[Extracted records]

------------------------------------------------------------------------

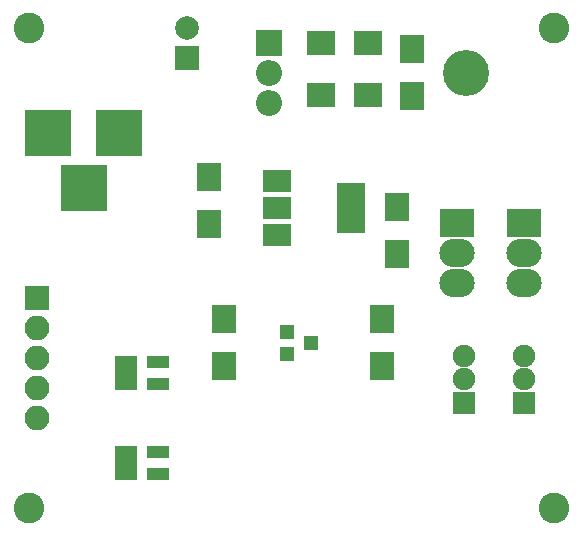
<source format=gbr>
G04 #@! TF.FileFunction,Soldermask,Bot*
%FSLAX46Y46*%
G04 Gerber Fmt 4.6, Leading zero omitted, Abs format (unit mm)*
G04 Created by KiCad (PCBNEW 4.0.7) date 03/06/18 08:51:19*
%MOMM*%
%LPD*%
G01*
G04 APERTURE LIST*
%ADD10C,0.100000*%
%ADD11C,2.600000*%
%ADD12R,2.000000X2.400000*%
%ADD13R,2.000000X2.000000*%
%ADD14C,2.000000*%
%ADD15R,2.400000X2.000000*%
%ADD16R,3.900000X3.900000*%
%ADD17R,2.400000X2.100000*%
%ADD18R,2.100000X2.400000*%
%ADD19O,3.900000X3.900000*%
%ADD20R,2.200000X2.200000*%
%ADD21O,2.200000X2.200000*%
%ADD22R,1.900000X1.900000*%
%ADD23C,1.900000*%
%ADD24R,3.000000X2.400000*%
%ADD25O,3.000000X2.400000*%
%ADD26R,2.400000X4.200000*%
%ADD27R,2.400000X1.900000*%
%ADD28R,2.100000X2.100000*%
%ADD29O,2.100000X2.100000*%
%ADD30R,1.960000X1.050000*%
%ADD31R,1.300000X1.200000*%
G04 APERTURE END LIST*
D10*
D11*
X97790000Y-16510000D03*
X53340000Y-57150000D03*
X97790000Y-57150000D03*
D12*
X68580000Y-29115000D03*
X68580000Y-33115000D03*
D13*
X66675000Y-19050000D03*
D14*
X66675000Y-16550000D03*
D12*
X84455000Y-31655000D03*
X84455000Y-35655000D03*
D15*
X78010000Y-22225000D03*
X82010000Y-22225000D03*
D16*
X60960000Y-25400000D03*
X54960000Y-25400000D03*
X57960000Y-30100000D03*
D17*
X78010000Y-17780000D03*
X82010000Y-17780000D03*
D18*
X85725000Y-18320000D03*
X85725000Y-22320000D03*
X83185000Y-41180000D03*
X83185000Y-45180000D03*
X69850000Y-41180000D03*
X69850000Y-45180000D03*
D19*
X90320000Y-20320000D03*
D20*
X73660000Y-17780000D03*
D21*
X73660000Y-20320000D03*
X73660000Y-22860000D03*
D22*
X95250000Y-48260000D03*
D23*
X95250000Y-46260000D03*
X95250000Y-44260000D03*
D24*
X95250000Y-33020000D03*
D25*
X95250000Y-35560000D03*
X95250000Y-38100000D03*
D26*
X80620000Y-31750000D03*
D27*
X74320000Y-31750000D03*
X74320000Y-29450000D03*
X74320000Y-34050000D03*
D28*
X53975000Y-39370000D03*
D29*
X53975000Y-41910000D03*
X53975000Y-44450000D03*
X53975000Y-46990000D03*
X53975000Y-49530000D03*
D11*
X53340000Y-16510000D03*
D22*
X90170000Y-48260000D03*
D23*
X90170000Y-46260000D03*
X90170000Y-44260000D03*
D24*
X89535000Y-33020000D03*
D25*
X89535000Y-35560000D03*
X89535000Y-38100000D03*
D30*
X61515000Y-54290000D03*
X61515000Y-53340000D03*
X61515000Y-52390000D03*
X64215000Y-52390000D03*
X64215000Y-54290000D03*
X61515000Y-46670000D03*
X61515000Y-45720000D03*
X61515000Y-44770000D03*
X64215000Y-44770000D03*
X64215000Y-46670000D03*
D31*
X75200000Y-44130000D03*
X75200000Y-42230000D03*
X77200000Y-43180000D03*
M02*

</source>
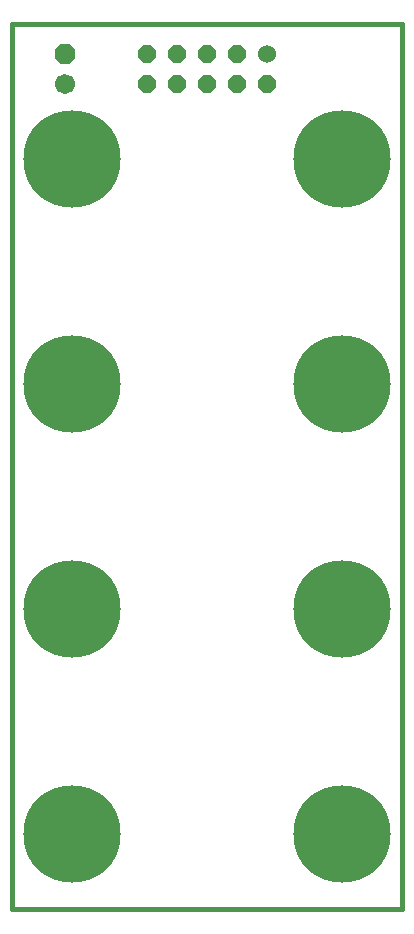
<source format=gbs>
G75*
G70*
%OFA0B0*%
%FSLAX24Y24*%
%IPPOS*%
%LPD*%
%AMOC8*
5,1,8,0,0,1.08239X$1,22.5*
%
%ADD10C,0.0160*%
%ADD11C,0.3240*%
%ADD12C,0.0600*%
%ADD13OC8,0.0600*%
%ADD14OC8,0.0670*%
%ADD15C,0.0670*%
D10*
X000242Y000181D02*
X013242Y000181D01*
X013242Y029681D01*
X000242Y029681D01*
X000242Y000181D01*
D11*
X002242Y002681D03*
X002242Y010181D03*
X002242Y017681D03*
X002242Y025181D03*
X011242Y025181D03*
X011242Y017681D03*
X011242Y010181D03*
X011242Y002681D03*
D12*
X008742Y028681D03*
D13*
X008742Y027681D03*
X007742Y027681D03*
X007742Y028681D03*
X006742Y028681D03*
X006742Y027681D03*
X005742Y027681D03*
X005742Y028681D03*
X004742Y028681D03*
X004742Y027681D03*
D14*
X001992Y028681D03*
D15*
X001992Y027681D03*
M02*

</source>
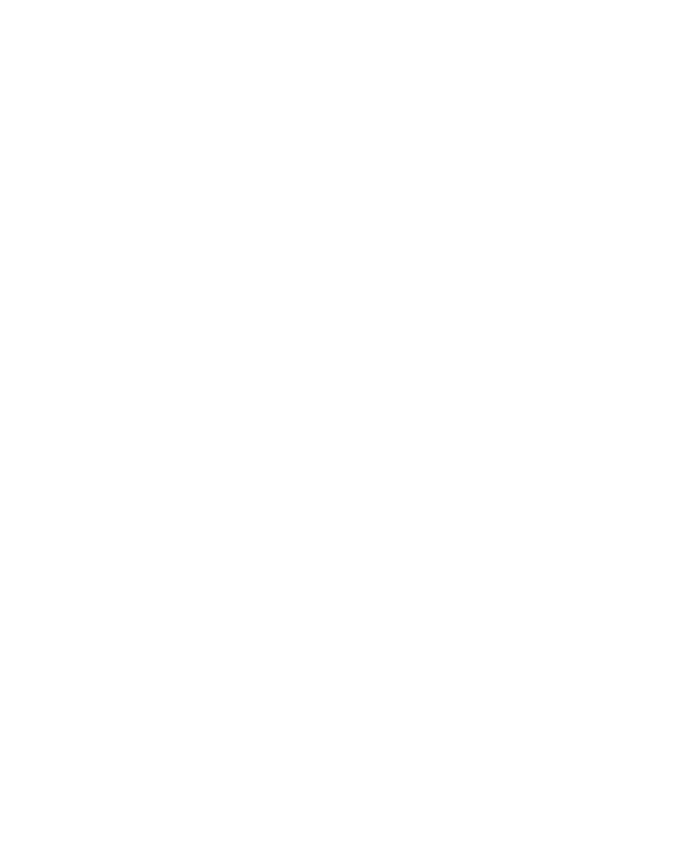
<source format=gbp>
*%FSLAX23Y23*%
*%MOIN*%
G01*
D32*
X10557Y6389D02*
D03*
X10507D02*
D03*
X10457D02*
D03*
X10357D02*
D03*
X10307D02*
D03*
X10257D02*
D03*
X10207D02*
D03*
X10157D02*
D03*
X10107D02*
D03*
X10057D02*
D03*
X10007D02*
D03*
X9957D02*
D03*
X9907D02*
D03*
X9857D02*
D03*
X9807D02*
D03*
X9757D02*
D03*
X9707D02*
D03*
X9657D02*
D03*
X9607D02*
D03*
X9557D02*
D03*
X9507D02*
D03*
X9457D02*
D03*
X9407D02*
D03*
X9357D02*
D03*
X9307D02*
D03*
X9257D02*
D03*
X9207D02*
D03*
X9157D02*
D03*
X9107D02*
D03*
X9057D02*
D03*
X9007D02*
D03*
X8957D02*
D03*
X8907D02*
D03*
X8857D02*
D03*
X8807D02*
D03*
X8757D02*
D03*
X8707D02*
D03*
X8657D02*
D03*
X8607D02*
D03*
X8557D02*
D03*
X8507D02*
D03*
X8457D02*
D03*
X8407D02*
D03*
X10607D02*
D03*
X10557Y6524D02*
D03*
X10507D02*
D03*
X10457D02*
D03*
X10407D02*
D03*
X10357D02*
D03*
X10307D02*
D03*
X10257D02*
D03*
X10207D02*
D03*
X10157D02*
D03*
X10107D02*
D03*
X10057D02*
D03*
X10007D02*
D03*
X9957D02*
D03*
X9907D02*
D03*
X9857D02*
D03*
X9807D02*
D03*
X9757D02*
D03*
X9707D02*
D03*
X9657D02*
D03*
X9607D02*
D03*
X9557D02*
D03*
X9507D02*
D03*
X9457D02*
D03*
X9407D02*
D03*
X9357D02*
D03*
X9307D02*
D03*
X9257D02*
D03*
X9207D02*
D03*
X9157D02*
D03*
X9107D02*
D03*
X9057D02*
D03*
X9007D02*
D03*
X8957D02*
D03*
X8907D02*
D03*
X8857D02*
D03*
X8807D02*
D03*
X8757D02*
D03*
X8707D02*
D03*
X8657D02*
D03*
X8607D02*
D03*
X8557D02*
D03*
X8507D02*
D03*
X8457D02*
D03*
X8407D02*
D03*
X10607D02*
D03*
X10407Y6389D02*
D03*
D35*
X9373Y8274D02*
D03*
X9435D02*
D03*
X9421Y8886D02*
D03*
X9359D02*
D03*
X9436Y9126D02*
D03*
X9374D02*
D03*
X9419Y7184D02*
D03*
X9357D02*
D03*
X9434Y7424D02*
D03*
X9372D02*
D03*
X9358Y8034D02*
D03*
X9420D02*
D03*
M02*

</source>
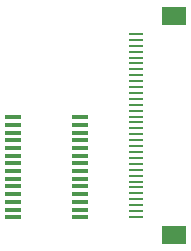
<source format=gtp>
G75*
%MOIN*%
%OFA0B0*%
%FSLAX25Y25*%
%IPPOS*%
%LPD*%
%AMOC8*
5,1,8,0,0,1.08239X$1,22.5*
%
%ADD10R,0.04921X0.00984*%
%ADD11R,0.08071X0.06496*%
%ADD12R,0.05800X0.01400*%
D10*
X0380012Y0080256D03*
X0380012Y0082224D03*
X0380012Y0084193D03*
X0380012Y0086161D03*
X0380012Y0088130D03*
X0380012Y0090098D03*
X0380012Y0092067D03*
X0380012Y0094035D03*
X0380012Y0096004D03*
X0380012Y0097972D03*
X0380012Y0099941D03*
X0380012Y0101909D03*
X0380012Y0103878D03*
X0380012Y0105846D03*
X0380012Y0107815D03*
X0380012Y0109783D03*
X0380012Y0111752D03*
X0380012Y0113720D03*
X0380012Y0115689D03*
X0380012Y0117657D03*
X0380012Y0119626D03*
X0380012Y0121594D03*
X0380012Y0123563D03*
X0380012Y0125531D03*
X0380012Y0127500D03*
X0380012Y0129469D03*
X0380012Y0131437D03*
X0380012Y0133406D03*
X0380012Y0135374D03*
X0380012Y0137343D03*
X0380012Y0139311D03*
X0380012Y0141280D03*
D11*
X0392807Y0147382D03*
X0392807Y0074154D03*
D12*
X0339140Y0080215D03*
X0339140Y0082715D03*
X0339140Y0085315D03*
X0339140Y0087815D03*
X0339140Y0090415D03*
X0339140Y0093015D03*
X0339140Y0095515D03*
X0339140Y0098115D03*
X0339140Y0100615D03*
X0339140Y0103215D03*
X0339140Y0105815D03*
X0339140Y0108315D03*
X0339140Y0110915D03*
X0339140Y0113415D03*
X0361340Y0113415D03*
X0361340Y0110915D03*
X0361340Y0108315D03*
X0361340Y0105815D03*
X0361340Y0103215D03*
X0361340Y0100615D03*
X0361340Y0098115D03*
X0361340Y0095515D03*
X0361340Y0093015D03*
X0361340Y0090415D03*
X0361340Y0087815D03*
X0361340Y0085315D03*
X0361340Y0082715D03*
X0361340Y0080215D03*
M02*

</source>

------------------------------------------------------------------------

● **REQUIRED WORK**: Search the entries for the word "LIST" and copy every line that holds it.

● **PROBLEM SOLUTION**:
G04 APERTURE LIST*
G04 APERTURE END LIST*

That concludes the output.